■ EXERCISE DETAILS:
Repeat word for word the stretch of the rice distribution passage from "We’ve re-packed the" through "400 families there.".

Aside from helping them with housing materials to rebuild their houses, one other thing we did was distributing rice to the families. A big part of the money used to purchase the rice was out of the 5 cents money the parishioners gave me.

We’ve re-packed the rice into bags of 5 kilograms so that we could give them to about 200 families. That’s how much rice we could only afford to give.

So we made up a list of some 200 prospective family recipients, those who were really in desperate need.

However, when the people started arriving there were more people than what we were expecting. They were also hoping they would receive something even if they were not on the list.

That got me worried, because there more than 200 families who came. In fact, there were more than 400 families there.

 But I couldn’t also bear the thought of sending them with nothing. So I decided with the team to re-pack the bags of rice into 3 kilograms each, of course without knowing how many we could come up  with.

But an amazing thing happened. No, unlike the gospel we heard today, there were no leftovers. However, what was amazing was that the last bag of rice we handed out was received by the last person in the queue. In total there were about 491 families received the handout that day.

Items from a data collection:
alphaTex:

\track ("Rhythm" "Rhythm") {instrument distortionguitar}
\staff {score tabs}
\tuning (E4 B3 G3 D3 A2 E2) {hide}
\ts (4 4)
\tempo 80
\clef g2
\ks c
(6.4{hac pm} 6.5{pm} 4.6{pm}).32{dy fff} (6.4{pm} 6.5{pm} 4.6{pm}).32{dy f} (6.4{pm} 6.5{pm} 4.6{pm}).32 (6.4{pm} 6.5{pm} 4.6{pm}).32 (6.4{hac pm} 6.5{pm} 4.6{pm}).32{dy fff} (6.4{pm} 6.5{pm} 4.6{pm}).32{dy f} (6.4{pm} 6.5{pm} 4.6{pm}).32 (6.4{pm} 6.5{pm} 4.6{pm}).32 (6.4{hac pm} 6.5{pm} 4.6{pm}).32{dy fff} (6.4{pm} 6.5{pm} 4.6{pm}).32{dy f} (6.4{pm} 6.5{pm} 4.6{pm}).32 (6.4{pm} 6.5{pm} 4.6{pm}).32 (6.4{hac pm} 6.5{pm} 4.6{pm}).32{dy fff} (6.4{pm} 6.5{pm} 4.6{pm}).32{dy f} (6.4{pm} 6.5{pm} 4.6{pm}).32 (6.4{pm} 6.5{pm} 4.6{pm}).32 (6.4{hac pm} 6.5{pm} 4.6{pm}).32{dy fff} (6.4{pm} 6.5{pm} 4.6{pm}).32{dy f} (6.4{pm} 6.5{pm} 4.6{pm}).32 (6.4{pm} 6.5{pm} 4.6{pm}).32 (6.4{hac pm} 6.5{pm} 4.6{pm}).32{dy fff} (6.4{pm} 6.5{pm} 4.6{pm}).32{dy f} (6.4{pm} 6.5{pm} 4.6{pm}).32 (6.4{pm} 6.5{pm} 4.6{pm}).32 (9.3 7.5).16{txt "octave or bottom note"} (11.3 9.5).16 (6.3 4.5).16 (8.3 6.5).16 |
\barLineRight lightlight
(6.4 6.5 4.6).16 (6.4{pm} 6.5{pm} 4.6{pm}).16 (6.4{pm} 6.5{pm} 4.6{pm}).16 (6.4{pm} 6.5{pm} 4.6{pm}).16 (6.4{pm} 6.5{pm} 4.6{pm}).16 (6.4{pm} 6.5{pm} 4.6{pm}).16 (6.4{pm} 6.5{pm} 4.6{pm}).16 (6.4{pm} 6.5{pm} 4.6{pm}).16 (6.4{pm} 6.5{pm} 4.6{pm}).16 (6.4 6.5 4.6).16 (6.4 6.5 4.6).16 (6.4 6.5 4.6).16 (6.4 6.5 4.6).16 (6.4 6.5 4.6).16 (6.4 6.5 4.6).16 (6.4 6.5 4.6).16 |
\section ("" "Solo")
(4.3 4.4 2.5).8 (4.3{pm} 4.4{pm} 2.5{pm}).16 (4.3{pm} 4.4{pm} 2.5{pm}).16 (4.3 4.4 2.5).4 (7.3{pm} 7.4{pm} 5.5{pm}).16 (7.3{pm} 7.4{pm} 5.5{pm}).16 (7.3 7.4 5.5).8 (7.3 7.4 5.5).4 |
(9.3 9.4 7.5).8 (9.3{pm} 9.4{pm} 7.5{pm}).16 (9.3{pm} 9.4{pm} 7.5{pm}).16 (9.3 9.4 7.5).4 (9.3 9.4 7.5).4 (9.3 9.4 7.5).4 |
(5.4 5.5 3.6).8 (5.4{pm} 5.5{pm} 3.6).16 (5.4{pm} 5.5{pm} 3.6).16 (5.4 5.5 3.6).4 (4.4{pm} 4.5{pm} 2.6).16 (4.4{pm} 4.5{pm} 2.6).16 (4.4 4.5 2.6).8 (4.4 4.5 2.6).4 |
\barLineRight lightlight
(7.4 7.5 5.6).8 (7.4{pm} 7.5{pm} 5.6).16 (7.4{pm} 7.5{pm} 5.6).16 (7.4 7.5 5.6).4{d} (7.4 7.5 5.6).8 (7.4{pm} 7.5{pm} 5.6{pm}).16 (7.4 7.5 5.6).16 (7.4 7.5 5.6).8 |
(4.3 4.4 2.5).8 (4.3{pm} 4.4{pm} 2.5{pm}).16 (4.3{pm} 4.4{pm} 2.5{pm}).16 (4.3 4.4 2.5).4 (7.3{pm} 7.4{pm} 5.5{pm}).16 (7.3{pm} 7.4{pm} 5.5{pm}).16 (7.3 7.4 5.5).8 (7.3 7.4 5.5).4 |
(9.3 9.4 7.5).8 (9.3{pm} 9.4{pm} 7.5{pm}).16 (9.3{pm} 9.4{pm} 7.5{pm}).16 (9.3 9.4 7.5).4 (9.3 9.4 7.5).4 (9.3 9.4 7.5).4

■ COMPLETED TASK:
We’ve re-packed the rice into bags of 5 kilograms so that we could give them to about 200 families. That’s how much rice we could only afford to give.

So we made up a list of some 200 prospective family recipients, those who were really in desperate need.

However, when the people started arriving there were more people than what we were expecting. They were also hoping they would receive something even if they were not on the list.

That got me worried, because there more than 200 families who came. In fact, there were more than 400 families there.